Additionally, under the state’s Parental Notice of Abortion Act, physicians cannot perform a surgical abortion on minors under the age of 16 unless the patient’s parent or guardian has received at least 24 hours notice from a medical professional. Notice is not required for nonsurgical abortions.

On the federal level, the funding of abortion is illegal through the 1977 Hyde Amendement “except in cases of life endangerment, rape or incest,” according to the Guttmacher Institute, a sexual and reproductive rights advocacy organization. States are only federally required to fund abortions that meet these conditions through federal-state Medicaid programs. 

While some states also fund abortions deemed medically necessary regardless of whether they endanger a patient’s life, Delaware state law does not extend beyond federal guidelines: The state only funds abortions in cases of life endangerment, rape or incest.

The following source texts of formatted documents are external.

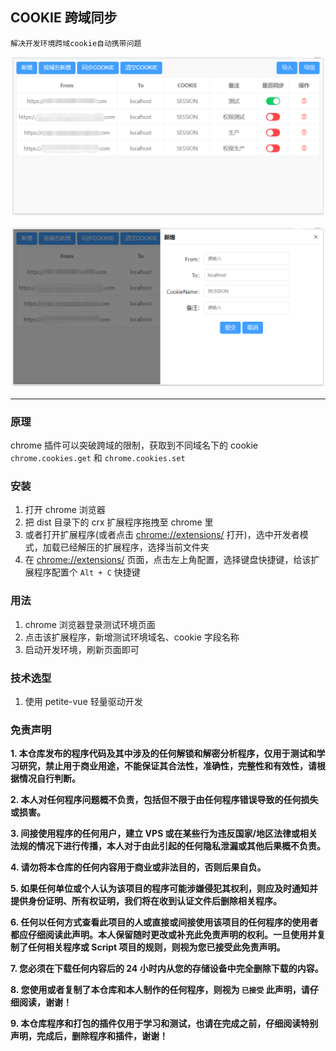 ## COOKIE 跨域同步

`解决开发环境跨域cookie自动携带问题`

![扩展程序首页](./imgs/index.png)

![扩展程序新增](./imgs/add.png)

---

### 原理

chrome 插件可以突破跨域的限制，获取到不同域名下的 cookie `chrome.cookies.get` 和 `chrome.cookies.set`

### 安装

1. 打开 chrome 浏览器
2. 把 dist 目录下的 crx 扩展程序拖拽至 chrome 里
3. 或者打开扩展程序(或者点击 [chrome://extensions/](chrome://extensions/) 打开)，选中开发者模式，加载已经解压的扩展程序，选择当前文件夹
4. 在 [chrome://extensions/](chrome://extensions/) 页面，点击左上角配置，选择键盘快捷键，给该扩展程序配置个 `Alt + C` 快捷键

### 用法

1. chrome 浏览器登录测试环境页面
2. 点击该扩展程序，新增测试环境域名、cookie 字段名称
3. 启动开发环境，刷新页面即可

### 技术选型

1. 使用 petite-vue 轻量驱动开发

### 免责声明

**1. 本仓库发布的程序代码及其中涉及的任何解锁和解密分析程序，仅用于测试和学习研究，禁止用于商业用途，不能保证其合法性，准确性，完整性和有效性，请根据情况自行判断。**

**2. 本人对任何程序问题概不负责，包括但不限于由任何程序错误导致的任何损失或损害。**

**3. 间接使用程序的任何用户，建立 VPS 或在某些行为违反国家/地区法律或相关法规的情况下进行传播，本人对于由此引起的任何隐私泄漏或其他后果概不负责。**

**4. 请勿将本仓库的任何内容用于商业或非法目的，否则后果自负。**

**5. 如果任何单位或个人认为该项目的程序可能涉嫌侵犯其权利，则应及时通知并提供身份证明、所有权证明，我们将在收到认证文件后删除相关程序。**

**6. 任何以任何方式查看此项目的人或直接或间接使用该项目的任何程序的使用者都应仔细阅读此声明。本人保留随时更改或补充此免责声明的权利。一旦使用并复制了任何相关程序或 Script 项目的规则，则视为您已接受此免责声明。**

**7. 您必须在下载任何内容后的 24 小时内从您的存储设备中完全删除下载的内容。**

**8. 您使用或者复制了本仓库和本人制作的任何程序，则视为 `已接受` 此声明，请仔细阅读，谢谢！**

**9. 本仓库程序和打包的插件仅用于学习和测试，也请在完成之前，仔细阅读特别声明，完成后，删除程序和插件，谢谢！**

Abortion legislation in Delaware mirrors neighboring Maryland, whose laws include similar restrictions on abortion after fetal viability and abortion for minors under the age of 16. But abortion laws in these states are generally more restrictive than other mid-Atlantic counterparts, such as New Jersey and New York.

Maryland Gov. Larry Hogan (R) weighed in on the state’s abortion law on Friday.

“In 1992, Maryland voters approved a constitutional referendum legalizing and protecting access to abortion as a matter of state law – that measure remains in effect today following the Supreme Court decision in Dobbs v. Jackson. I swore an oath to uphold the Constitution and the laws of Maryland, and that is what I have always done and will continue to do as governor.”

The impact of Roe v. Wade’s fall in Delaware remains uncertain. While the abortion rate in Delaware steadily declined between 2014 and 2017, recent findings show that instances of abortion are increasing once again in the state, reflecting a rise on the national level.